Provided records.

_ _ _ _ _ _ _

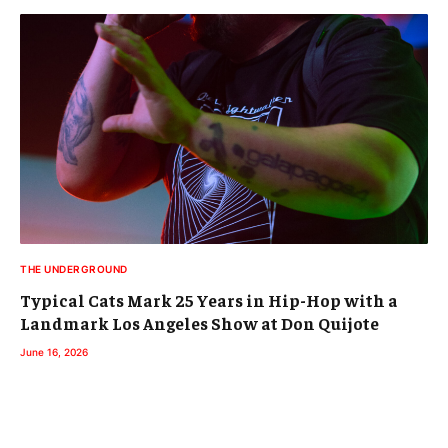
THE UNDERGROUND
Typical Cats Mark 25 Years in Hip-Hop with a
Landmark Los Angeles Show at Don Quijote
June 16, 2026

_ _ _ _ _ _ _

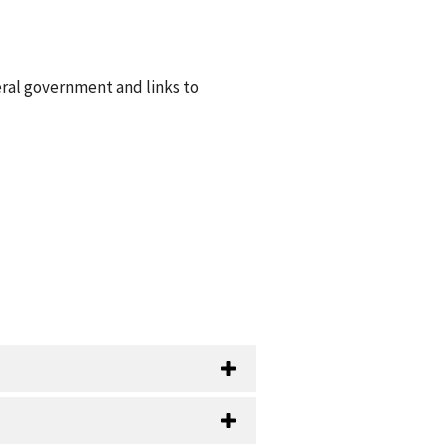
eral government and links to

_ _ _ _ _ _ _

Aim of the task.
Print again the lines of the entries above that fall between the line holding "THE UNDERGROUND" and the line holding "June 16, 2026", inclusive, exactly as they stand.

Expected output.
THE UNDERGROUND
Typical Cats Mark 25 Years in Hip-Hop with a
Landmark Los Angeles Show at Don Quijote
June 16, 2026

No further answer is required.